Our brain structure changes after two hours of learning.

Sagi and colleagues have provided the first evidence that rapid structural plasticity can be detected in humans after just 2 hr of playing a video game. To assess brain structure they used diffusion magnetic resonance imaging, a technique sensitive to the self-diffusion of water molecules that depends on tissue architecture (how freely water diffuses depends on the space between the objects such as neurons, glia, and blood vessels, that it is moving through). They showd that only two hours of learning can cause a mean diffusivity reduction in the human hippocampus. In a similar supporting study on rats, the authors were able to show that changes in brain derived neurotropic growth (BDNF) factor correlated with the structural change measured by MRI. I'm passing on the abstract, and for those of you who like data, one of the figures from their paper.

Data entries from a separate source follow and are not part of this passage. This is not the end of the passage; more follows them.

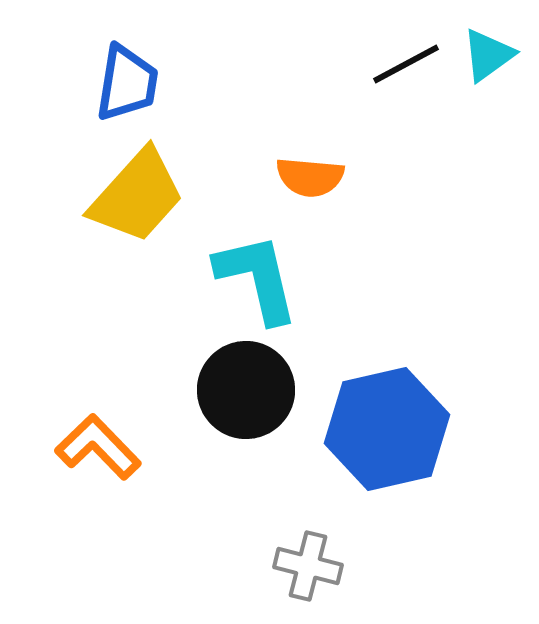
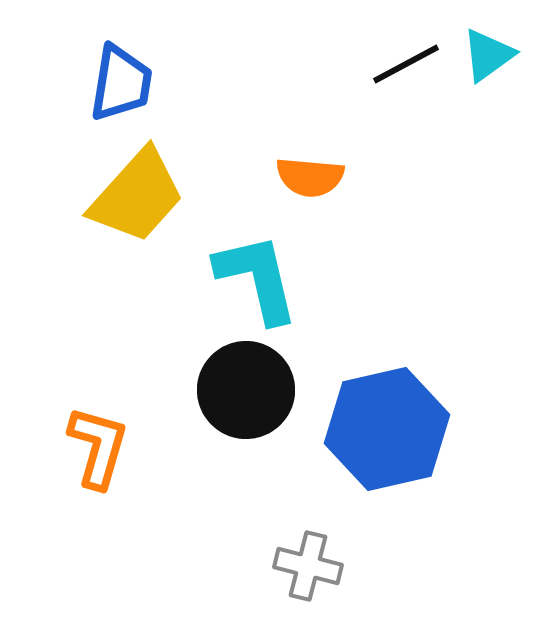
blue trapezoid: moved 6 px left
orange L-shape: rotated 60 degrees clockwise
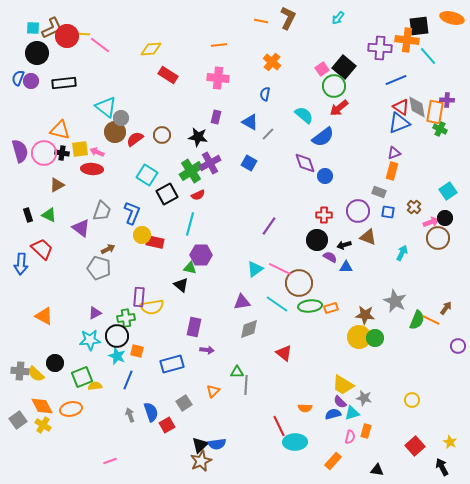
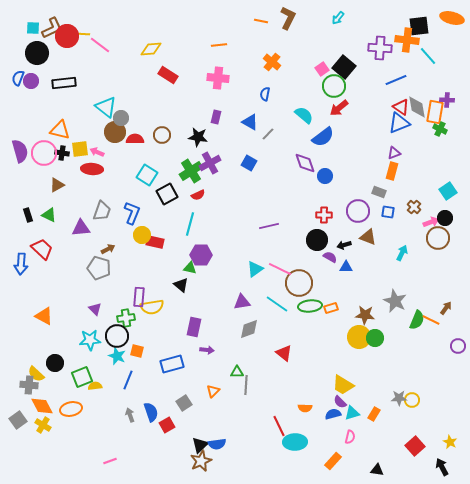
red semicircle at (135, 139): rotated 36 degrees clockwise
purple line at (269, 226): rotated 42 degrees clockwise
purple triangle at (81, 228): rotated 42 degrees counterclockwise
purple triangle at (95, 313): moved 4 px up; rotated 48 degrees counterclockwise
gray cross at (20, 371): moved 9 px right, 14 px down
gray star at (364, 398): moved 35 px right; rotated 14 degrees counterclockwise
orange rectangle at (366, 431): moved 8 px right, 17 px up; rotated 16 degrees clockwise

The timescale of structural remodeling that accompanies functional neuroplasticity is largely unknown. Although structural remodeling of human brain tissue is known to occur following long-term (weeks) acquisition of a new skill, little is known as to what happens structurally when the brain needs to adopt new sequences of procedural rules or memorize a cascade of events within minutes or hours. Using diffusion tensor imaging (DTI), an MRI-based framework, we examined subjects before and after a spatial learning and memory task. Microstructural changes (as reflected by DTI measures) of limbic system structures (hippocampus and parahippocampus) were significant after only 2 hr of training. This observation was also found in a supporting rat study. We conclude that cellular rearrangement of neural tissue can be detected by DTI, and that this modality may allow neuroplasticity to be localized over short timescales.

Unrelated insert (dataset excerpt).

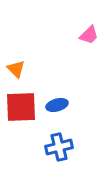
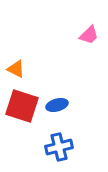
orange triangle: rotated 18 degrees counterclockwise
red square: moved 1 px right, 1 px up; rotated 20 degrees clockwise
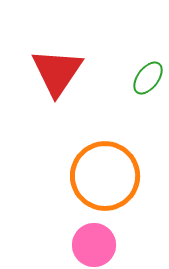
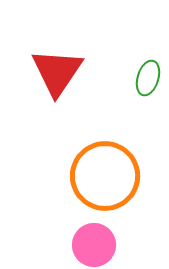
green ellipse: rotated 20 degrees counterclockwise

Figure (Click on figure to enlarge it) - Structural Remodeling of Brain Tissue, Measured by DTI as Changes in MD after 2 hr of Training on a Spatial Learning and Memory TaskThe following statistical analyses were employed: paired t tests between the MD maps before and after the task in the learning group (A and F); planned comparisons analysis of the learning versus control groups with respect to scan time with predicated effect in the learning group only (B and G); and linear effect between groups (C and H) as well as a group by time interaction following ANOVA (D and I). The effects were found in the left hippocampus (A–D) and right parahippocampus (F–I). The parametric maps in these images were generated at a significance level of p less than 0.005 (uncorrected). The enlarged subset in those images indicates the significant voxels following correction for multiple comparisons (p less than 0.05, corrected). In the enlarged subset the corrected p value color scale is between 0.005 and 0.05. L indicates the left side of the brain. (E) and (J) show the MD values in the clusters in the subset of (A) and (F) (mean ± SEM). (K) shows the correlation analysis between subjects' improvement rates (see Figure 1) and decrease in MD in the right parahippocampus (of the cluster in F).

3 comments:

Irma Walter said...

What's a diffusivity reduction, or rather, what does that mean to the brain?

Deric Bownds said...

Diffusivity is just how fast water or other kinds of molecules can move over a distance in the brain around objects like cells and blood veins that block that free movement. So, if diffusivity decreases, that mean, the stuff blocking its movement has become larger.

Phillip Mario said...

Really? Sounds interesting. Thought that changes that may happen to the brain is only due to its overexposure to tiredness and stuff. But if reflexes work for the brain, then it's a great deal to make it work even better. And can I just ask if the decrease of diffusivity also means that a portion of the brain is used more frequently than the other parts?